◆ Provided information:

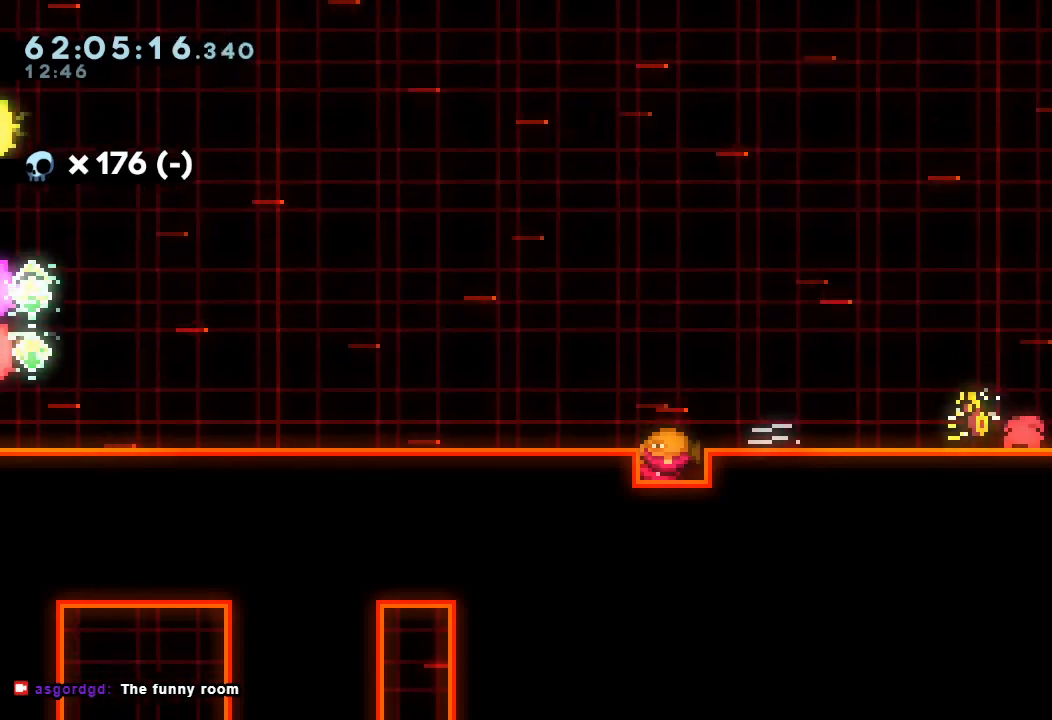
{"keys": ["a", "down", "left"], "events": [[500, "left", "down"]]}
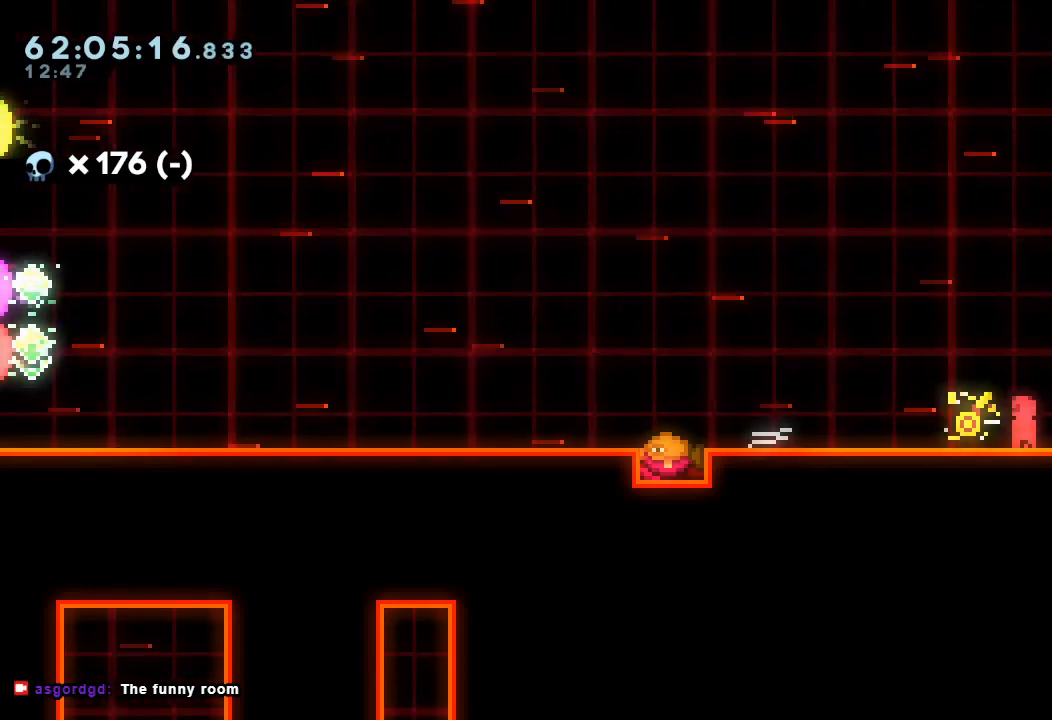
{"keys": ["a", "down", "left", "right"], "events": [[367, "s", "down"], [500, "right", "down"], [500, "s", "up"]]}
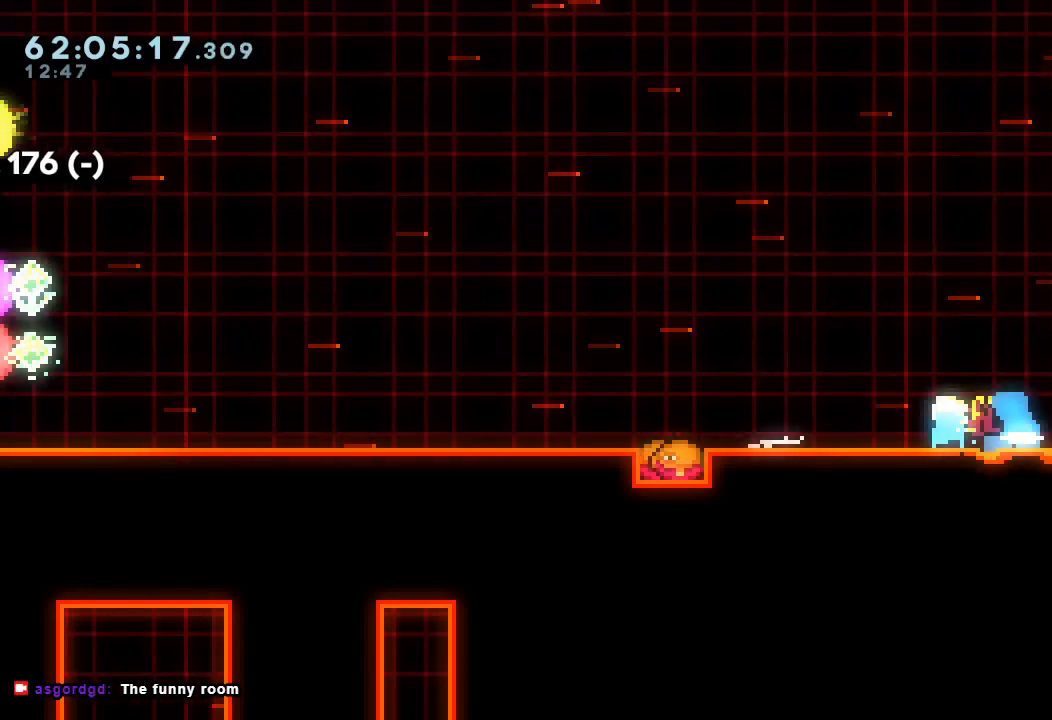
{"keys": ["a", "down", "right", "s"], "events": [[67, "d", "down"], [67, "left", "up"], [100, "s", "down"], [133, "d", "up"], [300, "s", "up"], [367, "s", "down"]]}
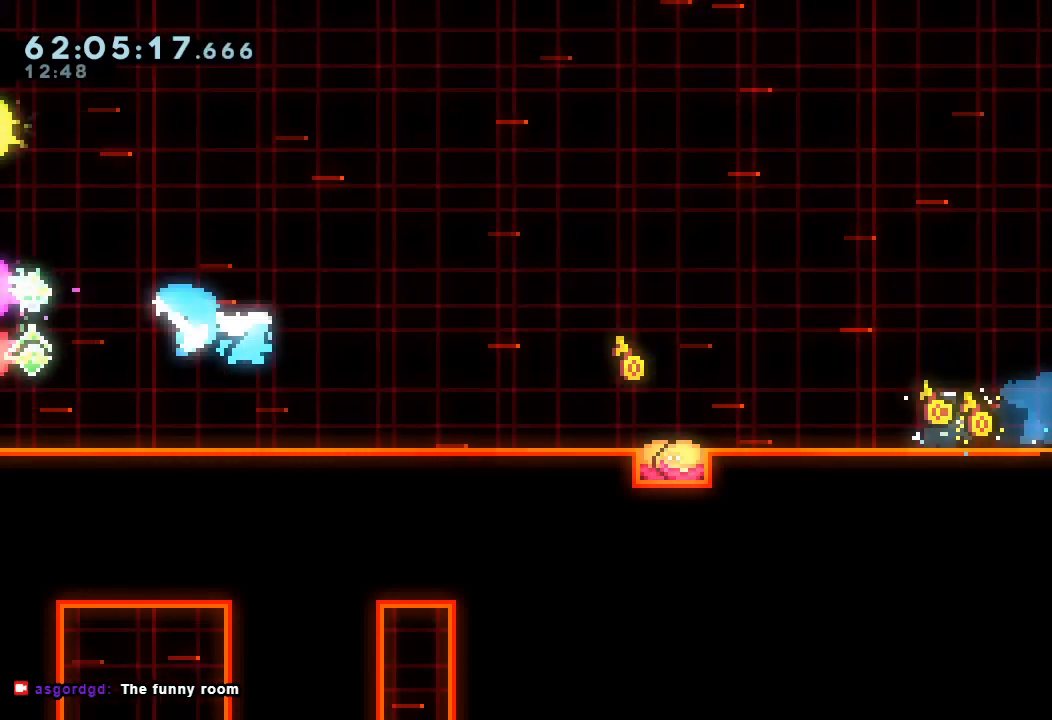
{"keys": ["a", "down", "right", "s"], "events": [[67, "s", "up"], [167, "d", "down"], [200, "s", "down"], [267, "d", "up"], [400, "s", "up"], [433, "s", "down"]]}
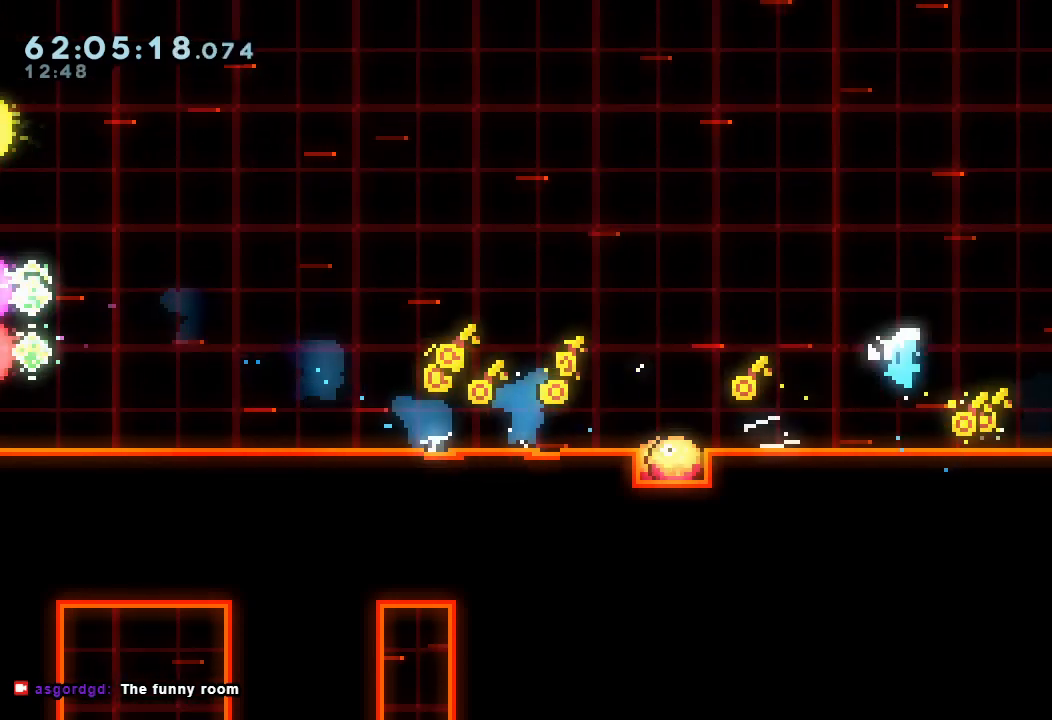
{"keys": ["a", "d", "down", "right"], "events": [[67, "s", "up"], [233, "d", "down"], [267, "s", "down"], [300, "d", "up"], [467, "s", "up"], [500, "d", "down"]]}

◆ Your instructions:
In the entries above, identify each line that includes the string "left", then copy it.

◆ Exercise solution:
{"keys": ["a", "down", "left"], "events": [[500, "left", "down"]]}
{"keys": ["a", "down", "left", "right"], "events": [[367, "s", "down"], [500, "right", "down"], [500, "s", "up"]]}
{"keys": ["a", "down", "right", "s"], "events": [[67, "d", "down"], [67, "left", "up"], [100, "s", "down"], [133, "d", "up"], [300, "s", "up"], [367, "s", "down"]]}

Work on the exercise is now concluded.